The Midlands lacks a concrete map or understanding of the local food system. There are gaps and challenges within our food system that are not currently defined. We DO have people that care about local food, but we don’t have a network of these people built or communication among the people that care about the local food system. The Midlands Food Alliance is working to change that.

Local food supports our health, the local economy and local farmers, it tastes better, is resilient and sustainable, and independent from big corporate farming and the food industry. It provides food security for the region, which promotes homeland security and secures water for the future. Caring about local food will hopefully influence future generations to make better food choices and will connect children back to their roots. Local food is better for the environment, connects us back to our land, and will help preserve our beautiful S.C. wildlife and traditions, such as hunting and fishing. We want to work toward a fair, secure, sustainable, dependable, healthy local food system.

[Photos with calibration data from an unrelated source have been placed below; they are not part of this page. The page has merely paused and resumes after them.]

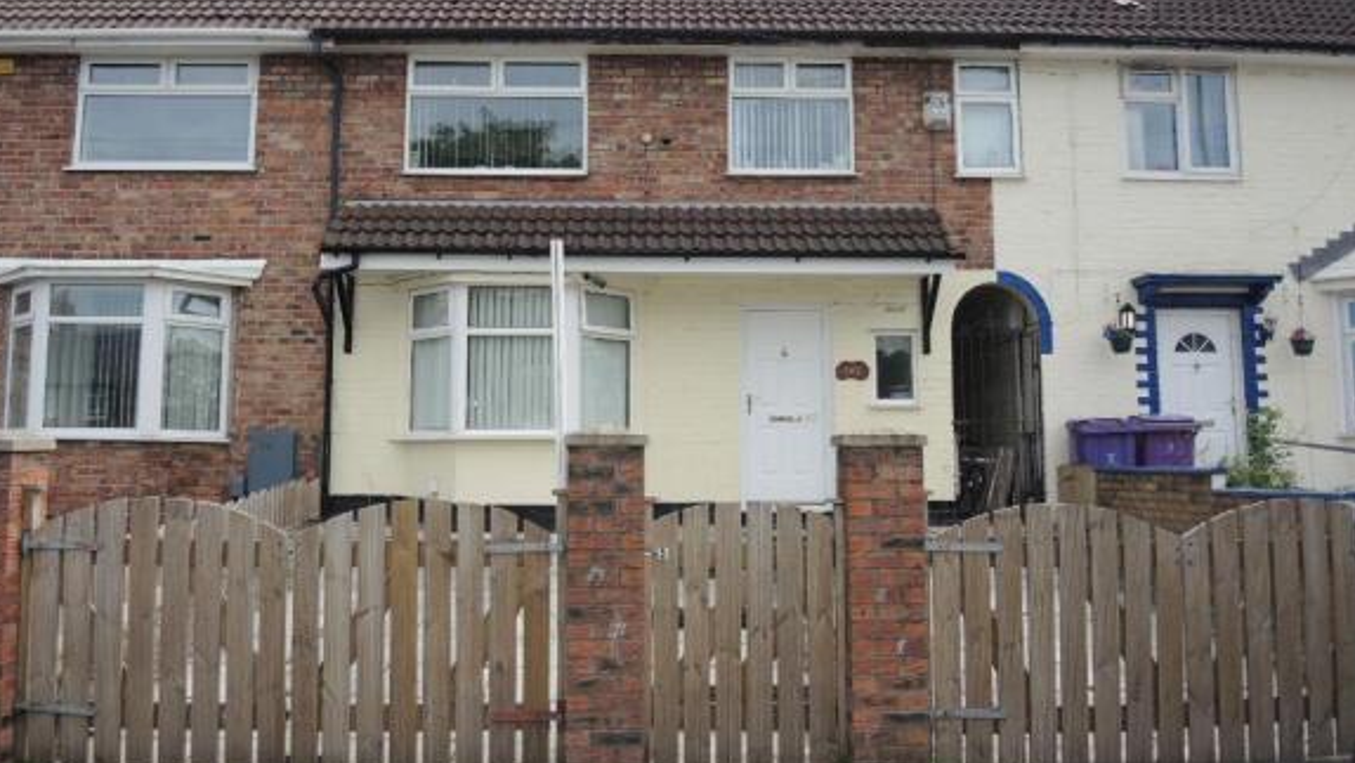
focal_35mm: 31
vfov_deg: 37.7
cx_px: 672
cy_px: 327
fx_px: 1114
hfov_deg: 62.6
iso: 110
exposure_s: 1/2000
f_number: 2.2
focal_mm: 6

If we are going to support local food and learn how to improve the local food system, we need to map it out and understand it better. That way, we’ll know where our strengths and weaknesses are so that we work toward a healthier, more accessible local food system as a community. We need to raise awareness of the local food system and advocate and educate about the gaps and weaknesses we find in our local food system in order to improve it. Creating a network that cares about local food and opening communication is important. Connecting local farmers to each other and all aspects of the local food system is also important, as well as connecting local farmers to resources and information.

We have an opportunity to learn how to improve our local food system and engage with Midlands residents around food systems change.  The Midlands Food Alliance is coming together to first map our food system and build a network supporting local food producers and consumers in our region.